We hope you didn’t set your alarms last night.
Hope you didn’t plan on staying up for Trevor Crabb and Theo Brunner’s second round match of pool at the Haikou Challenge against Switzerland’s Adrian Heidrich and Leo Dillier. Or Chase Budinger and Miles Evans’ second rounder against Switzerland’s Marco Krattiger and Florian Breer an hour later. Or Poland vs. Italy at the same time.
It’s more than possible you’re wondering what has happened in Haikou.
Why all the forfeits? Dehydration? Food poisoning? A strange rash of injuries, all to teams who won their first round of pool… all coming in the second round?
It’d be a curious coincidence.
It is not.
Forfeits in the second round of pool play, from teams who have won their first round — this happens exclusively on the men’s side — in Challenge events have been somewhat common for much of the year. As the season has progressed, however, they have become rampant, for a multitude of reasons.
The most important is a perceived lack of incentive in the second round.

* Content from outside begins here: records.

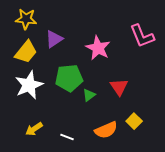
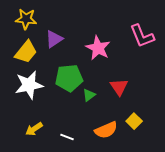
white star: rotated 12 degrees clockwise
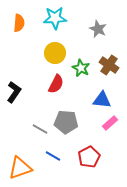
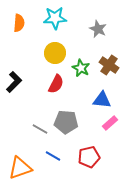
black L-shape: moved 10 px up; rotated 10 degrees clockwise
red pentagon: rotated 15 degrees clockwise
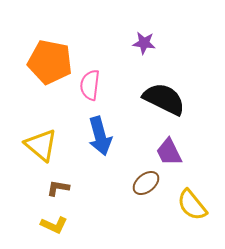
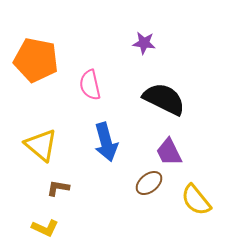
orange pentagon: moved 14 px left, 2 px up
pink semicircle: rotated 20 degrees counterclockwise
blue arrow: moved 6 px right, 6 px down
brown ellipse: moved 3 px right
yellow semicircle: moved 4 px right, 5 px up
yellow L-shape: moved 9 px left, 3 px down
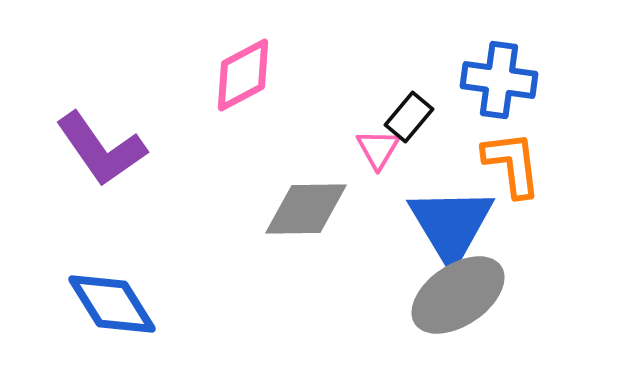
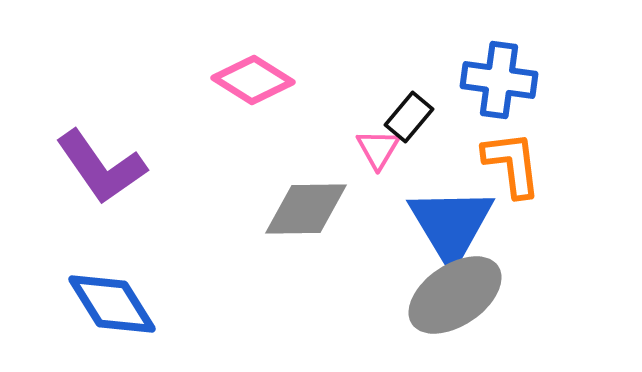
pink diamond: moved 10 px right, 5 px down; rotated 60 degrees clockwise
purple L-shape: moved 18 px down
gray ellipse: moved 3 px left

In the modified pool play format in which Challenges are played, if a team wins its first round match, their second round does not impact where they will begin the ensuing playoff rounds: both the winner and loser of that match will be seeded into the ninth-place rounds of the playoffs. In theory, should you win your second round and, by extension, win pool, your seeding will be improved. Rather than play a team who finished second in pool, you’ll play a lower-seeded second-place team or a third place team, potentially even one coming out of a lucky loser match earlier that day.
To this, many men’s teams are simply beginning to shrug.
Two weeks ago, in Goa, India, Tri Bourne and Chaim Schalk won their first round of pool and forfeited their second. Both had been battling stomach ailments picked up in Mexico, and while they were obviously healthy enough to win their first round, the incentive of winning the second was not greater than the benefit they figured they could get from forfeiting and resting instead. Goa, according to half a dozen players who competed, was also some of the hottest conditions in which many of them have played.
After a brief cost-benefit analysis, winning in the second round was not worth the toll. That cost-benefit analysis proved spot on: Bourne and Schalk drew an Austrian qualifier team; Portugal, the beneficiaries of the forfeit, drew fourth-seeded Australians, Zach Schubert and Thomas Hodges. Portugal fell in the first round; Bourne and Schalk moved on.
Challenges are a different case than Elite16 events. The winners of pool in an Elite16 are rewarded with a crucial bye into the quarterfinals. The winners of pool in Challenges rarely stand to benefit.
In seven Challenge events this season, the winners of pool on the men’s side are 24-18 in the first round. For whatever reason, teams who have won pool in the previous three Challenges — Espinho, Edmonton, Goa — have fared especially poor: 11 first-round knockouts and just three total medals.
Contrast that to the beginning of the season, when pool winners claimed 10 medals in the first four Challenges — in La Paz, Itapema, Saquarema, and Jurmala — and swept the podiums in Itapema and Jurmala.
With more than a dozen tournaments on the legs of nearly every team at this point — as well as nearly six figures, in some cases, of airline miles piled up — forfeiting rather than playing an hour-long match in the upper-80-degree heat and resting instead seems to be the preferred option of a number of men’s teams. With three forfeits on Thursday (Friday in Haikou), the total for the season is now at 10. Such is the somewhat strange reward teams are giving themselves for winning their first round.
And, in Haikou, every USA men’s team won their first round. Theo Brunner and Trevor Crabb swept Spain’s Alejandro Huerta and Javier Huerta (21-17, 21-12), Tri Bourne and Chaim Schalk swept Lithuania’s Patrikas Stankevicius and Audrius Knasas (22-20, 21-15), Chase Budinger and Miles Evans swept France’s Olivier Barthelemy and Samuel Cattet (21-15, 21-16), and Tim Brewster and Kyle Friend beat China’s Likejiang Ha and Jiaxin Wu (21-18, 18-21, 17-15).
Brunner and Crabb, and Budinger and Evans, both won their second round via forfeits. Bourne and Schalk competed, beating Thailand’s Poravid Taovato and Pithak Tipjan (18-21, 21-14, 15-9). Brewster and Friend also played out their second, dropping to Goa bronze medalists Javier Bello and Joaquin Bello (16-21, 19-21).
The only USA team remaining for the women, Corinne Quiggle and Sarah Schermerhorn, went undefeated, upsetting Spain’s Tania Moreno and Daniela Alvarez (19-21, 21-18, 15-13) and China’s Kadeliye Halaiti and Jingzhe Wang (16-21, 21-17, 15-7).